● REQUIRED WORK:
Take the data below and filter it for lines containing the word "nodes"; show each line found.

● SOURCE MATERIAL:
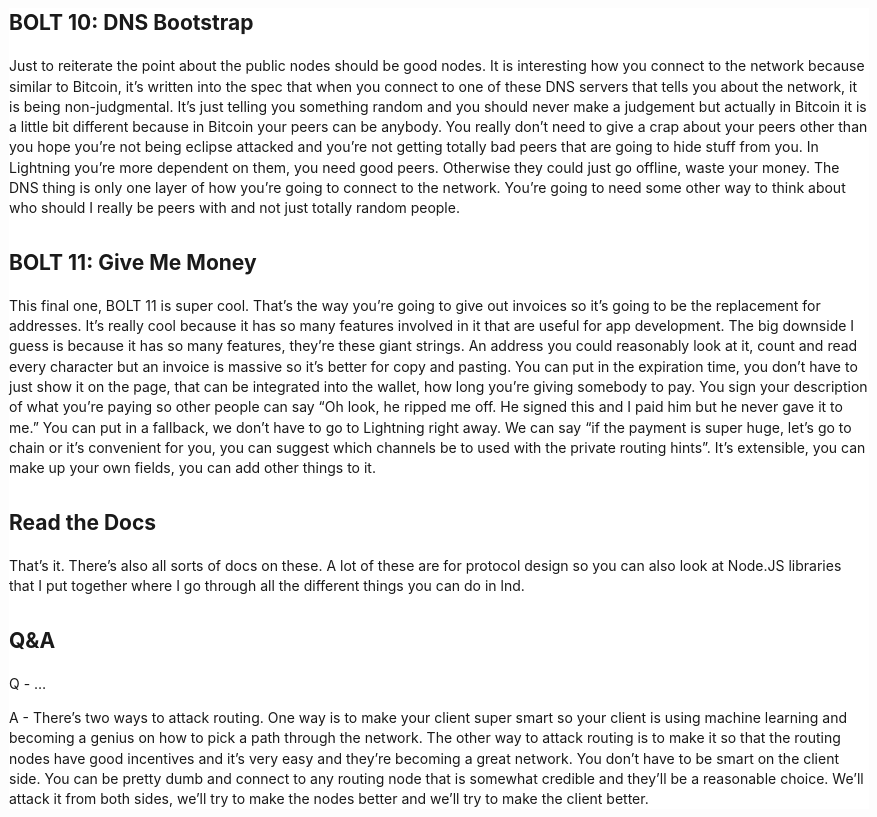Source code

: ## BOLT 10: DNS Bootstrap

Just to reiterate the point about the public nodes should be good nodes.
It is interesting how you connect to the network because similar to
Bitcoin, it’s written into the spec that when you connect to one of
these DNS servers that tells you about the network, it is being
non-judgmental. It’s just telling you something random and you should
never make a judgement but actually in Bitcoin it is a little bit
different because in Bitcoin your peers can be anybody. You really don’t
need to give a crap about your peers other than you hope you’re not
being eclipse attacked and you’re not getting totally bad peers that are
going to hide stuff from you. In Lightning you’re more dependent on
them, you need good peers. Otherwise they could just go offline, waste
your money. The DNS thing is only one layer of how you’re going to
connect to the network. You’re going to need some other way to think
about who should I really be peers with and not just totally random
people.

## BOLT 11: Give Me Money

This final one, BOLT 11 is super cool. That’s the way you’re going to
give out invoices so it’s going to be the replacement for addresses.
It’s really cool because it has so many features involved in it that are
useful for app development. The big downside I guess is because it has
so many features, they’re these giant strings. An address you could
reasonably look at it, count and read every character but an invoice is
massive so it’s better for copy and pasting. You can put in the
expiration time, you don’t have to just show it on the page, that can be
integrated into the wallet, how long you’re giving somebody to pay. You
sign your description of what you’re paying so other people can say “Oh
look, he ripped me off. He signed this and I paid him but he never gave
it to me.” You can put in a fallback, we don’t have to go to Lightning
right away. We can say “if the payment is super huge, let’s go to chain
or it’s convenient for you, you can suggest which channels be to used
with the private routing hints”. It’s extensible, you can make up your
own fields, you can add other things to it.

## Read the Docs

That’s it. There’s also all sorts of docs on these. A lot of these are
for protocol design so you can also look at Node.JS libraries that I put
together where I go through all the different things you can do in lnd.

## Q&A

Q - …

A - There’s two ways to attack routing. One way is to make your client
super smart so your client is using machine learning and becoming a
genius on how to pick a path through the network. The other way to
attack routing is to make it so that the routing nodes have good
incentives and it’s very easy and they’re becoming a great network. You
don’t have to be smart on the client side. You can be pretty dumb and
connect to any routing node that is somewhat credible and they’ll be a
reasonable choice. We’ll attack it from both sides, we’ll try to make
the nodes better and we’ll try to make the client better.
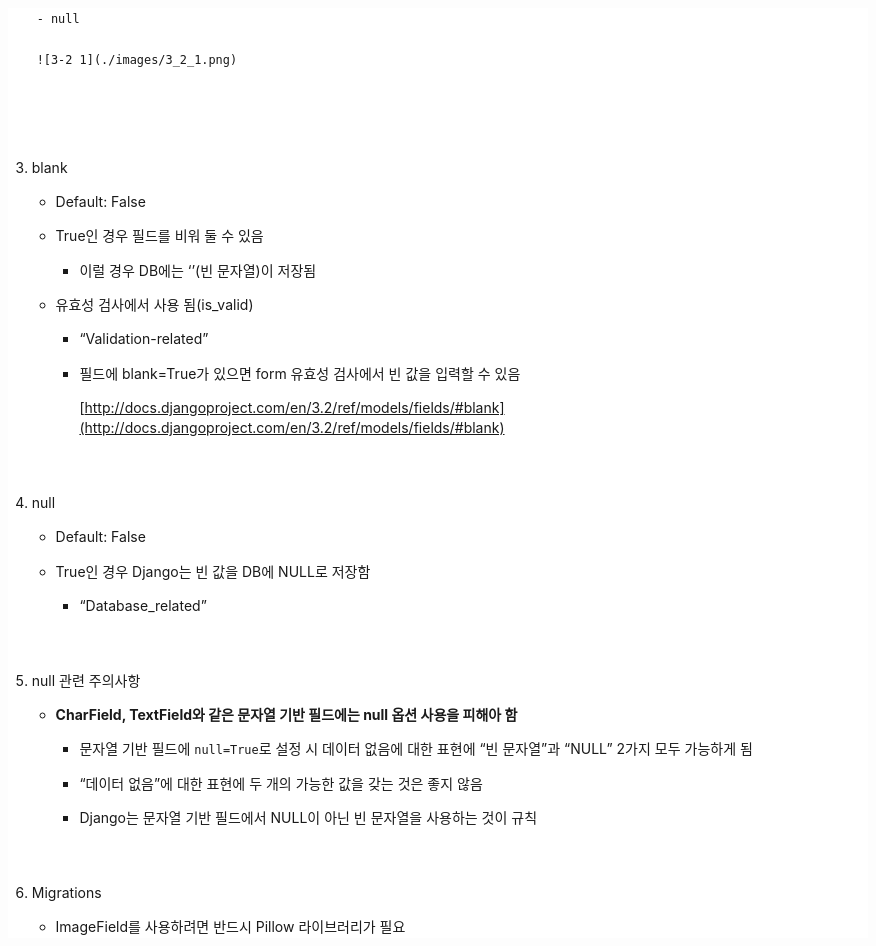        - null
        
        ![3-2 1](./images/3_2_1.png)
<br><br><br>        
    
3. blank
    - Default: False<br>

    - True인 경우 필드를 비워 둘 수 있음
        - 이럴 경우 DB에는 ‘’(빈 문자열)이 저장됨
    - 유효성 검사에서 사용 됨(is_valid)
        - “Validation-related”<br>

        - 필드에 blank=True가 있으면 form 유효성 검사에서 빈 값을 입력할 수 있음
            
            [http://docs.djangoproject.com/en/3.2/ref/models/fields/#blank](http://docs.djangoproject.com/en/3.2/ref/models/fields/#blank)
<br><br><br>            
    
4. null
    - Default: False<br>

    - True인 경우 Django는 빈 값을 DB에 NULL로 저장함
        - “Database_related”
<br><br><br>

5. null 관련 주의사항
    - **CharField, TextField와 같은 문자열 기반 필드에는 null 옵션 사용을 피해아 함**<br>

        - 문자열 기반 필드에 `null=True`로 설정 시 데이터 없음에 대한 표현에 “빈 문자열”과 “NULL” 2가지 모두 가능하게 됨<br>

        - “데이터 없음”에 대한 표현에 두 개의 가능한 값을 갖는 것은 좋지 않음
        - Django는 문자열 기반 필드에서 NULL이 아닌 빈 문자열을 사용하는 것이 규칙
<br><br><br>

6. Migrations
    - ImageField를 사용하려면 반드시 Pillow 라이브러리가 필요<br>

...

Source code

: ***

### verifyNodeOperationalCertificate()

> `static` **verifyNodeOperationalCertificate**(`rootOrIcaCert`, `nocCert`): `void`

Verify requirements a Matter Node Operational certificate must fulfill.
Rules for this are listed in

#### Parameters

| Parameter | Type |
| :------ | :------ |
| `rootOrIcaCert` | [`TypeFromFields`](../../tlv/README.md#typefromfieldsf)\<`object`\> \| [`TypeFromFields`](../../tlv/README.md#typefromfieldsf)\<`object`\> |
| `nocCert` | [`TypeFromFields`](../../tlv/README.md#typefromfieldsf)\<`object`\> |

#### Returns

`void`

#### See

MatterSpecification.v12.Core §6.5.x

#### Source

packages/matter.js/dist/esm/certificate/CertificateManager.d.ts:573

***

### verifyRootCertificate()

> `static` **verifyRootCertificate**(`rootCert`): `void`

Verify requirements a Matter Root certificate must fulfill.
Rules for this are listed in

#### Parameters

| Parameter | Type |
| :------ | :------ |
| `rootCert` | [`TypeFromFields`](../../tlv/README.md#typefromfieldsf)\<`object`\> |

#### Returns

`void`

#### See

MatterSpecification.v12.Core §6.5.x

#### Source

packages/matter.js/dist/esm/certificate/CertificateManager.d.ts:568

● RESPONSE BELOW:
Just to reiterate the point about the public nodes should be good nodes.
attack routing is to make it so that the routing nodes have good
the nodes better and we’ll try to make the client better.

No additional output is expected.